La promotion collective des produits sur les marchés extérieurs bénéficie de 10,2 millions d’euros en autorisations d’engagement comme en crédits de paiement, ces crédits finançant des conventions annuelles passées avec plusieurs organismes en charge de la promotion à l’étranger des technologies et des produits français : la SOPEXA, qui bénéficie d’une délégation de service public (DSP) pour la promotion de la culture alimentaire française et l’accompagnement des entreprises sur les marchés internationaux, l’ADEPTA, (association de développement des échanges internationaux de produits et techniques agricoles) ou encore UBIFRANCE, l’agence française pour le développement international des entreprises qui finance des études sur les marchés à l’exportation.

L’appui à l’exportation demeure stable en 2015.

Les fonds pour les industries agroalimentaires ensuite sont dotés de 3,52 millions d’euros en autorisations d’engagement (4,81 millions d’euros en 2014) et de 5,77 millions d’euros en crédits de paiement (5,84 millions d’euros en 2014).

Le secteur de l’agroalimentaire représente environ 575 000 salariés, près de 169 milliards d’euros de chiffre d’affaires (soit le premier secteur industriel national) et 16,7 % de la valeur ajoutée de l’industrie.
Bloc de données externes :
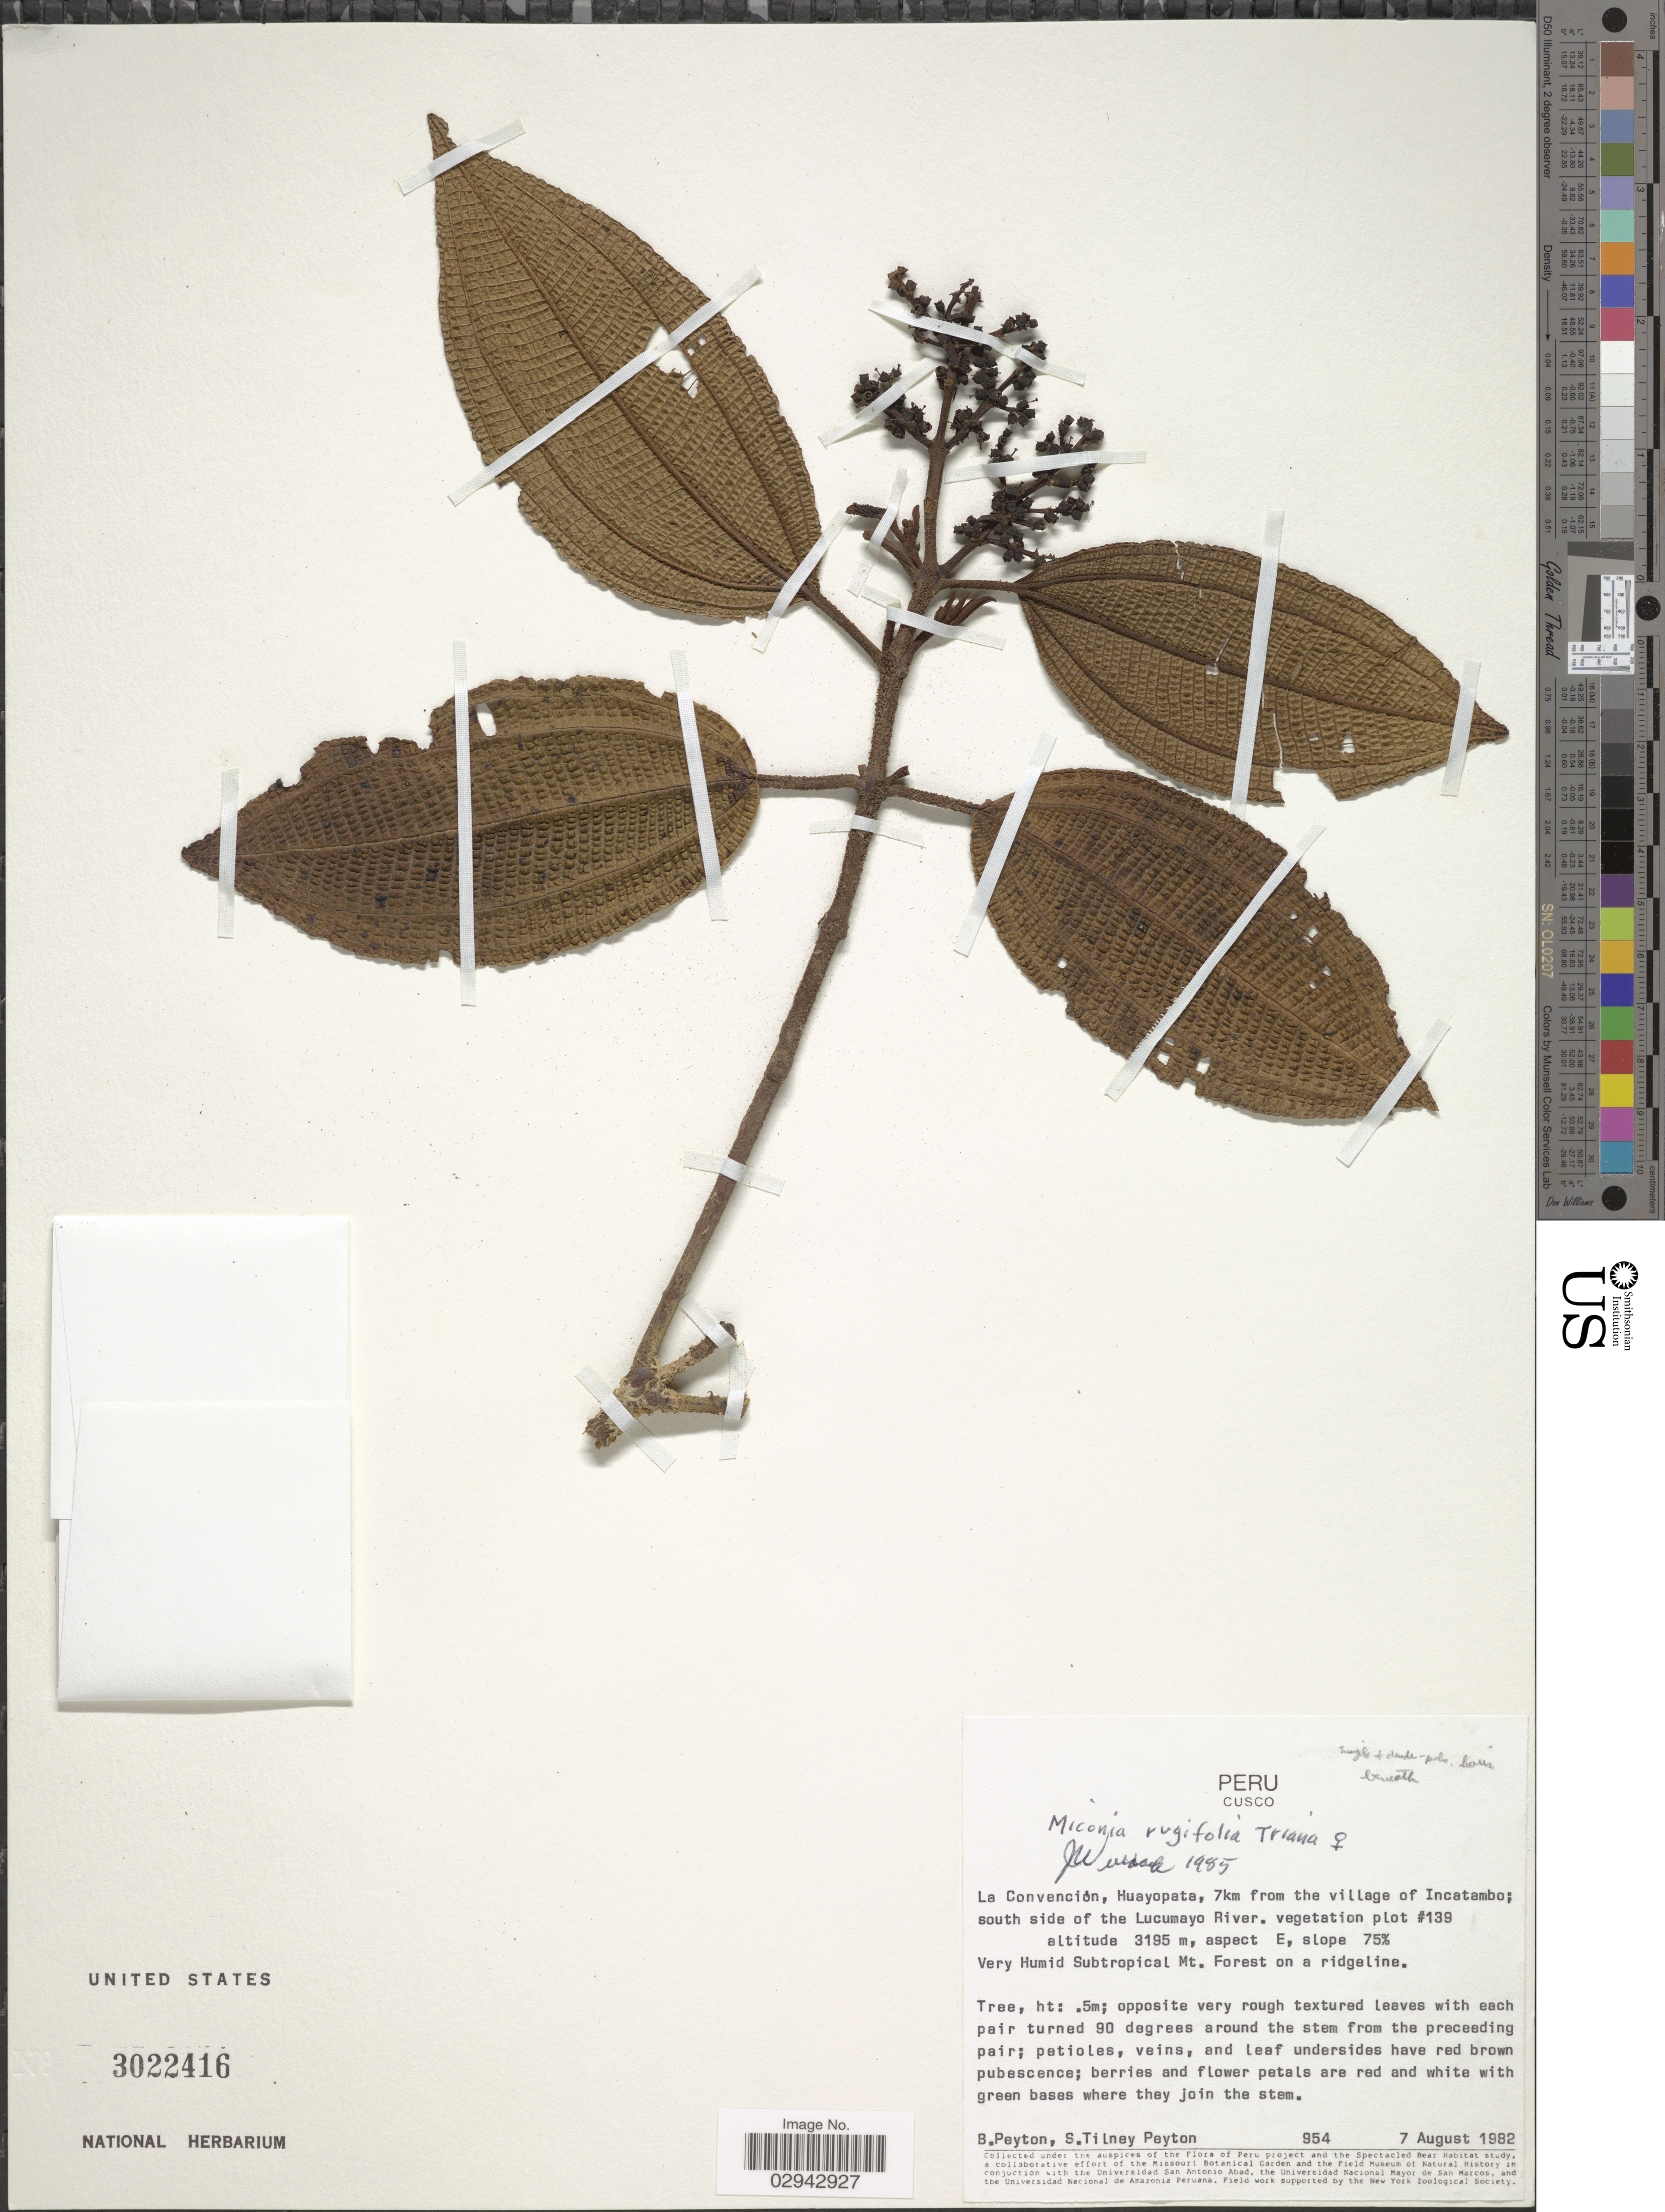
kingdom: Plantae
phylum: Tracheophyta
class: Magnoliopsida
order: Myrtales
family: Melastomataceae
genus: Miconia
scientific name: Miconia rugifolia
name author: Triana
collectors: B. Peyton & S. Peyton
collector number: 954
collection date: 1982-08-07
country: Peru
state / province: Cusco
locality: La Convención, Huayopata, 7km from the village of Incatambo; south side of the Lucumayo River.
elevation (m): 3195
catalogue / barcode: US 3022416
Les crédits de paiement financent des actions collectives devant accompagner le développement régional des industries alimentaires et l’animation des pôles de compétitivité. Ils financent également les restes à payer du Fonds d’intervention stratégique des industries agroalimentaires (FISIAA) qui a permis de soutenir 64 dossiers et dont le dispositif est clos depuis 2011.

Les aides à la filière canne à sucre dans les départements d’outre-mer, autorisées par l’organisation commune du marché du sucre, pour compenser les baisses de prix atteignent, pour 2015, 84 millions d’euros, soit un niveau légèrement inférieur à celui de 2014. Elles ont traditionnellement beaucoup d’importance pour la Réunion et la Guadeloupe, où la culture de la canne à sucre occupait respectivement 57 % et 47 % de la surface agricole utile en 2012. Ce soutien financier est essentiel au maintien de la filière canne à sucre dans les départements d’outre-mer, dans un contexte d’ouverture du marché du sucre à la concurrence internationale, avec la suppression des quotas sucriers en Europe actée au 1er octobre 2017 dans le cadre de la réforme de la PAC.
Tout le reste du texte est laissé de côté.